Ternyata, sekalipun saya rutin olah raga lari, senam pernafasan, joging dan lainnya, tetapi sangat berbeda saat mendaki gunung. Di gunung kadar oksigen lebih tipis dibandingkan dataran rendah, jadi paru-paru dan tubuh butuh penyesuaian tiap mencapai ketinggian tertentu.
Jadilah saya berhenti dan ngekem saja ketika sampai di Pos Parak Batuang, masih 2/3 lagi untuk sampai ke puncak Marapi. Di sini saya mendirikan tenda, main masak-masakan, masuk rimba, dan tidur nyaman di dalam tenda.

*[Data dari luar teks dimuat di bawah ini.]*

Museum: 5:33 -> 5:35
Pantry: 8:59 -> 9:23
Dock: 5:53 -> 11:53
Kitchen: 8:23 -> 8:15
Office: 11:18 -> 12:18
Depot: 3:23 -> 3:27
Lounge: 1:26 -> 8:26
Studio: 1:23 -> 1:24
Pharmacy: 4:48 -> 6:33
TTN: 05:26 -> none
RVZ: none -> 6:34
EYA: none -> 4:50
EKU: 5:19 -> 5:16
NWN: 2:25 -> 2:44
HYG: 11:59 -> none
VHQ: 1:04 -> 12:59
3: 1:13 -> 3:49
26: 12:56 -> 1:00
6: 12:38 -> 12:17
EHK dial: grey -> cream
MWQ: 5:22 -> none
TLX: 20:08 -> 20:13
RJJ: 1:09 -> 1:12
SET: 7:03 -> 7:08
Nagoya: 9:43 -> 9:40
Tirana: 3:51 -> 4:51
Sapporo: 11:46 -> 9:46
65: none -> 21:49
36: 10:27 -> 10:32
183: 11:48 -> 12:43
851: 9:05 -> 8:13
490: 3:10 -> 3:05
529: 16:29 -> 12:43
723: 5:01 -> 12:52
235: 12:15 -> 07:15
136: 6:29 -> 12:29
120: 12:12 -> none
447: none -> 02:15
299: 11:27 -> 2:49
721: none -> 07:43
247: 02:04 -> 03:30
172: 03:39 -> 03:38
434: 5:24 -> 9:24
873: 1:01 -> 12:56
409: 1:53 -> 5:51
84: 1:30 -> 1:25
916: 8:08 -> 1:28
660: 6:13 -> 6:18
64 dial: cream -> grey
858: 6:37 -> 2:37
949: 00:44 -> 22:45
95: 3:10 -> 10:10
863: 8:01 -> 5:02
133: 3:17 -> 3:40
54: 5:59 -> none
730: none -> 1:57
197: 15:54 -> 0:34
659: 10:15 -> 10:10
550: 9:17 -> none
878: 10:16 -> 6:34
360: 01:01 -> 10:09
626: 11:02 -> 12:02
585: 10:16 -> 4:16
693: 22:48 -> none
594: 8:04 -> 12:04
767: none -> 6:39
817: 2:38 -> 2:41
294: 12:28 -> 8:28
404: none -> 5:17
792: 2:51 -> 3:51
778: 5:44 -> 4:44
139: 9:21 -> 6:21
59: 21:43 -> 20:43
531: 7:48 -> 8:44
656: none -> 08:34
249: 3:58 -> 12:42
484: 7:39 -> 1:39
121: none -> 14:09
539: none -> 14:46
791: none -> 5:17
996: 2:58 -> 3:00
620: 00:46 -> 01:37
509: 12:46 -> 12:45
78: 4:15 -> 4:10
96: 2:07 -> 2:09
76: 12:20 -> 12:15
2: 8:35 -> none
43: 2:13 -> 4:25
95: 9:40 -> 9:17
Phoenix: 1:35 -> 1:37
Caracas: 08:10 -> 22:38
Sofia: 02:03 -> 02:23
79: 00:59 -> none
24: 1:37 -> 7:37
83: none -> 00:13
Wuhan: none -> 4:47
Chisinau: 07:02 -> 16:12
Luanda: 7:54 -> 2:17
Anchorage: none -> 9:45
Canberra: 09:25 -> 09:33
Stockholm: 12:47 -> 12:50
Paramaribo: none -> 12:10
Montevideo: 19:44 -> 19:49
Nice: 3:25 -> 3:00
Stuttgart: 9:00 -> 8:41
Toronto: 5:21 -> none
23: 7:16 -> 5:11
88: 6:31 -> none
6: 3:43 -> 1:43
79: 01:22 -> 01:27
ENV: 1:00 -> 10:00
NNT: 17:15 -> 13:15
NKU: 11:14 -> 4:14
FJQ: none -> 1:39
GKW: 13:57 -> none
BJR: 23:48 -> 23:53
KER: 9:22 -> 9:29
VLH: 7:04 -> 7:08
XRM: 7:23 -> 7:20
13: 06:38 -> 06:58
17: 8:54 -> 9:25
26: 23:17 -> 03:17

Berangsur tubuh beradaftasi dengan lingkungan baru.
Pada pendakian kedua, saya kembali ngekem di Pos Parak Batuang, cuma bedanya keesokan harinya perjalanan dilanjutkan hingga ke puncak. Setelahnya, mulailah saya rutin mendaki setidaknya sebulan sekali.
Di antara itu, hobi-hobi lain, baik baru maupun lama, tetap berjalan. Pernah pula diselingi semarak hobi batu akik. Hobi sepedaan tetap berjalan. Hobi menulis demikian pula. Dengannya hidup terasa lebih hidup dan semarak.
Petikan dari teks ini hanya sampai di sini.